Bell Adds Pratt, SNC to HSVTOL Team

 - April 11, 2023, 9:39 AM
Bell’s proposed high-speed VTOL aircraft will hover and fly at more than 400 knots. (Rendering: Bell)

Bell is onboarding strategic partners as it continues research into development of a high-speed vertical takeoff and landing (HSVTOL) aircraft as part of research funded by the Defense Advanced Research Projects Agency (Darpa) and the U.S. Air Force’s (USAF's) Afwerx HSVTOL Concept Challenge program.  A company spokesman recently told AIN, “Bell and its industry partners continue to reduce risk related to HSVTOL technologies to accelerate the potential fielding timeline for an operational aircraft. We will continue to showcase new progress to customers in exciting ways this year.”

The Afwerx HSVTOL Concept Challenge is a crowdsourcing effort for the USAF and United States Special Operations Command (USSOCOM). Bell is one of 11 companies from more than 200 challenge entrants selected to receive market research investments aimed at advancing HSVTOL technology. Afwerx is designed to produce lower-cost weapons with increased lethality. 

Bell first announced its HSVTOL efforts in 2021. The concept could eventually be a follow-on design for the company’s V-22 and V-280 tiltrotor programs. Production of the V-22 is winding down and late last year the U.S. Army selected the Bell V-280 technology demonstrator as the basis for a design to fulfill its future long-range assault aircraft (FLRAA) requirement in a deal potentially covering 4,000 aircraft potentially worth an estimated $80 billion. 

HSVTOL blends helicopter and fixed-wing technology to deliver cruising speeds above 400 knots and long hover endurance across platforms ranging in size from 4,000 to over 100,000 pounds. Bell’s preliminary design features proprotors that extend or retract at low speeds and uses straight jet propulsion for high-speed forward thrust. “Bell’s HSVTOL technology is a step change improvement in rotorcraft capabilities,” said Jason Hurst, Bell vice president of innovation. “Our technology investments have reduced risk and prepared us for rapid development of HSVTOL in a digital engineering environment, leveraging experience from a robust past of technology exploration and close partnerships with the [U.S.] Department of Defense and research laboratories.”

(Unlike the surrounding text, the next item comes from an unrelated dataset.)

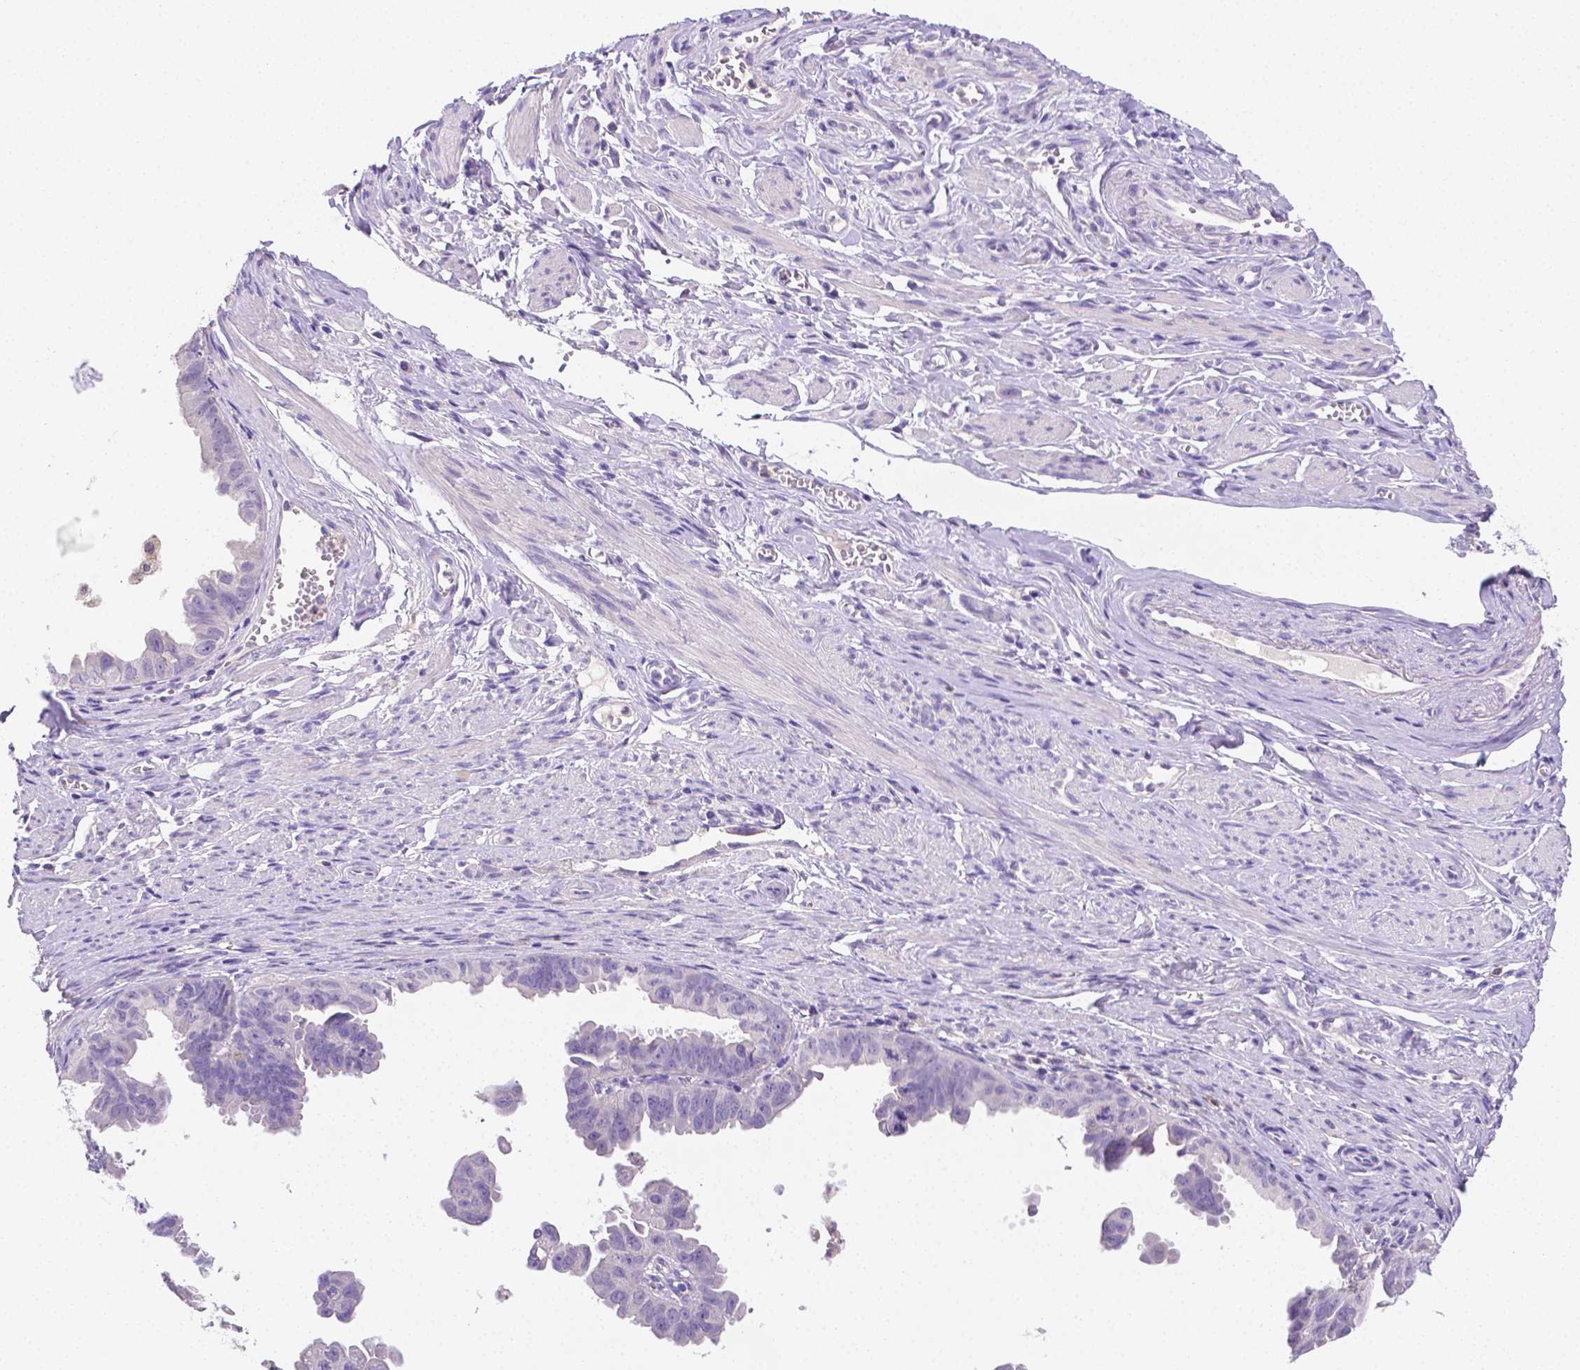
{"staining": {"intensity": "negative", "quantity": "none", "location": "none"}, "tissue": "ovarian cancer", "cell_type": "Tumor cells", "image_type": "cancer", "snomed": [{"axis": "morphology", "description": "Carcinoma, endometroid"}, {"axis": "topography", "description": "Ovary"}], "caption": "Immunohistochemistry micrograph of human ovarian cancer stained for a protein (brown), which displays no positivity in tumor cells.", "gene": "NXPH2", "patient": {"sex": "female", "age": 85}}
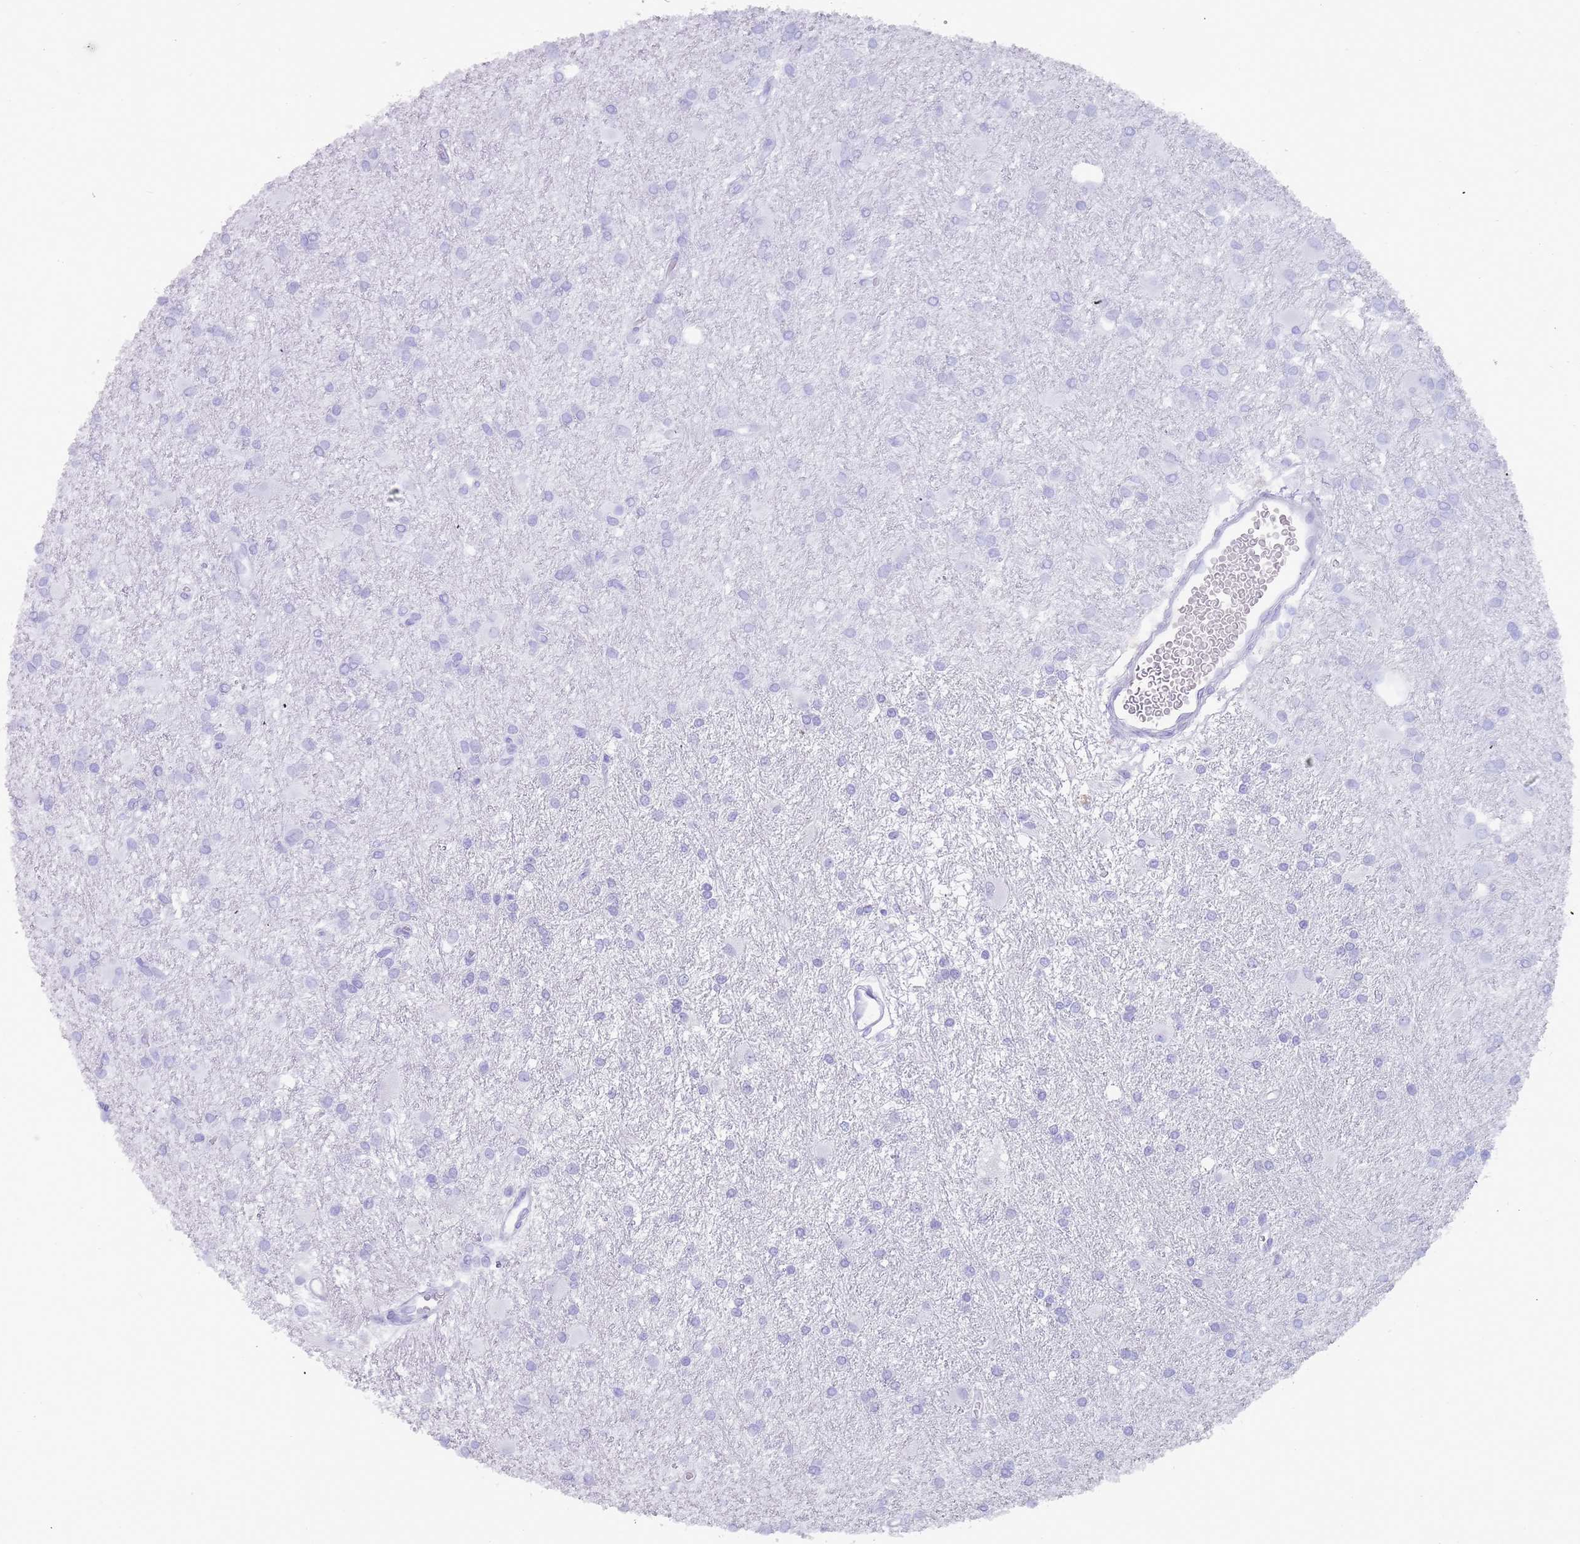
{"staining": {"intensity": "negative", "quantity": "none", "location": "none"}, "tissue": "glioma", "cell_type": "Tumor cells", "image_type": "cancer", "snomed": [{"axis": "morphology", "description": "Glioma, malignant, High grade"}, {"axis": "topography", "description": "Brain"}], "caption": "A histopathology image of malignant high-grade glioma stained for a protein shows no brown staining in tumor cells. (DAB IHC visualized using brightfield microscopy, high magnification).", "gene": "MYADML2", "patient": {"sex": "female", "age": 50}}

Over the past year, Bell has announced collaboration on its HSVTOL efforts with Sierra Nevada Corp. (SNC) and Pratt & Whitney. SNC will support the design and development of mission systems for HSVTOL variants designed to carry out missions such as personnel recovery, contested logistics, autonomous ISR/strike, and tactical mobility.

“To advance technical maturity and deliver HSVTOL capability to warfighters sooner, Bell is assembling a team of industry-leading partners. We’re thrilled to have SNC onboard,” said Hurst. “We’ve made significant progress in Bell’s HSVTOL technology development in 2022.” SNC is also working with Bell on mission systems for the Bell 360 Invictus, the OEM’s entry in the future attack and reconnaissance aircraft (FARA) competition. 

The agreement with Pratt & Whitney, announced in March, calls for the engine manufacturer to collaborate on HSVTOL propulsion solutions.  “We’re excited to dig into HSVTOL propulsion technology research with Bell and showcase what this next-generation capability could bring to USAF and other warfighters,” said Steven Burd, Pratt & Whitney director and chief engineer of advanced military engine programs.

Bell developed a full-scale demonstration of its folding rotor technology and digital flight control systems for HSVTOL in December 2021, building and testing the hardware and software required to perform a full conversion of the rotor system from turboprop to jet mode. “This full-scale demonstration was an exciting event to see our digital design come to life and allowed us to rapidly validate key assumptions we were making in the functionality of these systems. We look forward to integrating these results as we set our sights on the buildup of an integrated demo combining additional aircraft systems,” said Troy Schank, Bell manager for advanced technology integration and HSVTOL chief engineer.